Zeno’s grant proposal

I’ve got one last class I have to complete in order to graduate, though at this point it appears I’ll be technically graduating in the spring of 2013 rather than this semester, just because I don’t think I’ll be able to defend until January. But this class will be done at least, and all will be ready to go.

For this class, we had to write a practice NSF proposal, 10-page limit with an additional 1-page summary. Mine ended up being about 3000 words. This is also the most difficult 3000 words I’ve written in my life. I ended up with a four page reference list containing 36 references, and spent nearly three solid weeks driving myself batty writing it and tweaking it and formatting it and everything else.

So it’s come as a major relief for me to hear that the other grad students all hate their proposals just as much as I hate mine, if not more.
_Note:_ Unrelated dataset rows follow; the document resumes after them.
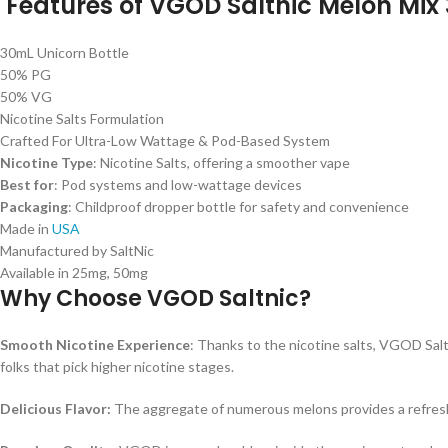
Features of VGOD Saltnic Melon Mix 
30mL Unicorn Bottle
50% PG
50% VG
Nicotine Salts Formulation
Crafted For Ultra-Low Wattage & Pod-Based System
Nicotine Type
: Nicotine Salts, offering a smoother vape
Best for
: Pod systems and low-wattage devices
Packaging
: Childproof dropper bottle for safety and convenience
Made in
USA
Manufactured by SaltNic
Available in 25mg, 50mg
Why Choose VGOD Saltnic?
Smooth Nicotine Experience
: Thanks to the nicotine salts, VGOD Saltn
folks that pick higher nicotine stages.
Delicious Flavor:
The aggregate of numerous melons provides a refreshing,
This thing was starting to feel like Zeno’s Proposal, where it was physically impossible to ever quite finish it. But hey, if everyone else loathes their proposals, then I’m probably okay, right? Right?

I’m just glad the damn thing is turned in and out of my reach. I can’t imagine having to write these constantly and facing the ugly fact that only 10-25% of them ever get funded. So it’s probably a good thing I’m not staying in academia. One day I’d be found dead at my desk, having cut my own throat with a handful of reference pages cunningly fashioned into a blade.

I celebrated finishing the proposal and turning it in by buying a new desk that I can sit or stand at. Maybe this is how adults do things. Ice cream would have been cheaper and potentially more satisfying.